── DATA SHOWN ──

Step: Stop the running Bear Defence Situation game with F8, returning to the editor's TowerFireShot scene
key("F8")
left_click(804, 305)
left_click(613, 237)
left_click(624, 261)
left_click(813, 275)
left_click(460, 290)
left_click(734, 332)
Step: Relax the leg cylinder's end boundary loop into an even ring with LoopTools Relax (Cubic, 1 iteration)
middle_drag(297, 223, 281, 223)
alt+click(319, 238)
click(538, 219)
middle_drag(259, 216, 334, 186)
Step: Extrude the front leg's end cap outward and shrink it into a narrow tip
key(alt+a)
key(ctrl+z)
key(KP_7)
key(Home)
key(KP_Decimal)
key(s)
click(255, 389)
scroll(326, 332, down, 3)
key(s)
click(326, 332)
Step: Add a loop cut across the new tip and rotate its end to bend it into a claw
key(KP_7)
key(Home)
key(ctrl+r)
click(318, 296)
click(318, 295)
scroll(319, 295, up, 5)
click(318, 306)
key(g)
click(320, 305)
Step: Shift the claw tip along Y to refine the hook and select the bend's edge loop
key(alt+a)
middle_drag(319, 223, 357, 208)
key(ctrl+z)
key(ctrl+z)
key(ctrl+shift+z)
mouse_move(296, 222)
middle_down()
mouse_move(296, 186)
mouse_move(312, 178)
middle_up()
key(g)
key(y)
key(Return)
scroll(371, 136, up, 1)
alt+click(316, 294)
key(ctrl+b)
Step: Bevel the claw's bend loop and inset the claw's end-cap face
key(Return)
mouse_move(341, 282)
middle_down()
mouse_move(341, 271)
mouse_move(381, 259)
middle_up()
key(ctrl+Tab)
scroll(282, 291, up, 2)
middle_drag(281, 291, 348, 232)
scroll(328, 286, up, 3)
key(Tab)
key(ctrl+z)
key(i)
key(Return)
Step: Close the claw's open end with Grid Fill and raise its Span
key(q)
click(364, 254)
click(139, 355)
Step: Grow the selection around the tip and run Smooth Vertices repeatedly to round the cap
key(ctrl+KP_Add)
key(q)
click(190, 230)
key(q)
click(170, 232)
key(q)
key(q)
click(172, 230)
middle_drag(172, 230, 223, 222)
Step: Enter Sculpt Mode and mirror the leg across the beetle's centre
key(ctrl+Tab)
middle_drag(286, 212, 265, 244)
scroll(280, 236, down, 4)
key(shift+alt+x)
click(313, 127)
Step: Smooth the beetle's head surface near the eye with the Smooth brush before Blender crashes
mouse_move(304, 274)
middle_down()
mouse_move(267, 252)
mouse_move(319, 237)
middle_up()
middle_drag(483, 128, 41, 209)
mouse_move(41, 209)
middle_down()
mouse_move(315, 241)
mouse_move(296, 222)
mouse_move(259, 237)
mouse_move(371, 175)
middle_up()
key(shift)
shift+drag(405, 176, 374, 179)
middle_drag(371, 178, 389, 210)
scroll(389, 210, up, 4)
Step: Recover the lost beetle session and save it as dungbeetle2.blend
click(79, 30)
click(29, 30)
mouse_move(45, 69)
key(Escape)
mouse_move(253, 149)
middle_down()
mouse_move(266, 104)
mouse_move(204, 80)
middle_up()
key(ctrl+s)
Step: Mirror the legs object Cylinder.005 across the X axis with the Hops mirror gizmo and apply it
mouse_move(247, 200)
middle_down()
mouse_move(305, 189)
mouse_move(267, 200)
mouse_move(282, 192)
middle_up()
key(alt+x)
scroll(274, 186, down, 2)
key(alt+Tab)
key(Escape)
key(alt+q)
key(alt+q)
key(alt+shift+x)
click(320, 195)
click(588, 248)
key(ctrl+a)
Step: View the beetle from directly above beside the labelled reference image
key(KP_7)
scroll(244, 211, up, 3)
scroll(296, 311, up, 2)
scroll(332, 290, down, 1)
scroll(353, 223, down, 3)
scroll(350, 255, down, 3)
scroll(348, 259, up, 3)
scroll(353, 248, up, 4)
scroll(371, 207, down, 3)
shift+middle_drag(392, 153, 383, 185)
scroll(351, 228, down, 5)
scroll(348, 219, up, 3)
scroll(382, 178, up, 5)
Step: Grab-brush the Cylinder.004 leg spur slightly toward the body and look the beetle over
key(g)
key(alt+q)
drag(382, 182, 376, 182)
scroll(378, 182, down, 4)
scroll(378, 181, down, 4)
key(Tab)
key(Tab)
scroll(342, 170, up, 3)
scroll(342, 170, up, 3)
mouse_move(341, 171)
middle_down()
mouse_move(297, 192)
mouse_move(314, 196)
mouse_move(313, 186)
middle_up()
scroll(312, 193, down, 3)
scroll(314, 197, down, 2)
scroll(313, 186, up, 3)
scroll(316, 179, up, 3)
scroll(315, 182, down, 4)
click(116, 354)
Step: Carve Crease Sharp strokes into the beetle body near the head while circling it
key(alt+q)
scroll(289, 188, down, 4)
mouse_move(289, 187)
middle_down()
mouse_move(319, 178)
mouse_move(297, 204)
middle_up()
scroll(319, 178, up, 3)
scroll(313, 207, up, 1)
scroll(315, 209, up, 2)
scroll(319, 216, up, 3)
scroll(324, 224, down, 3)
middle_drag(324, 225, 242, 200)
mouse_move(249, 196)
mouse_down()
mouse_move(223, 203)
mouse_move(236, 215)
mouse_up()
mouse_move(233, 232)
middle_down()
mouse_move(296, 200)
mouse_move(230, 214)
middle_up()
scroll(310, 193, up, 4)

───

Reproduce the material above exactly, beginning at its first line and ending with the line that holds "click(318, 295)". Include nothing else.

RESPONSE BOX:
Step: Stop the running Bear Defence Situation game with F8, returning to the editor's TowerFireShot scene
key("F8")
left_click(804, 305)
left_click(613, 237)
left_click(624, 261)
left_click(813, 275)
left_click(460, 290)
left_click(734, 332)
Step: Relax the leg cylinder's end boundary loop into an even ring with LoopTools Relax (Cubic, 1 iteration)
middle_drag(297, 223, 281, 223)
alt+click(319, 238)
click(538, 219)
middle_drag(259, 216, 334, 186)
Step: Extrude the front leg's end cap outward and shrink it into a narrow tip
key(alt+a)
key(ctrl+z)
key(KP_7)
key(Home)
key(KP_Decimal)
key(s)
click(255, 389)
scroll(326, 332, down, 3)
key(s)
click(326, 332)
Step: Add a loop cut across the new tip and rotate its end to bend it into a claw
key(KP_7)
key(Home)
key(ctrl+r)
click(318, 296)
click(318, 295)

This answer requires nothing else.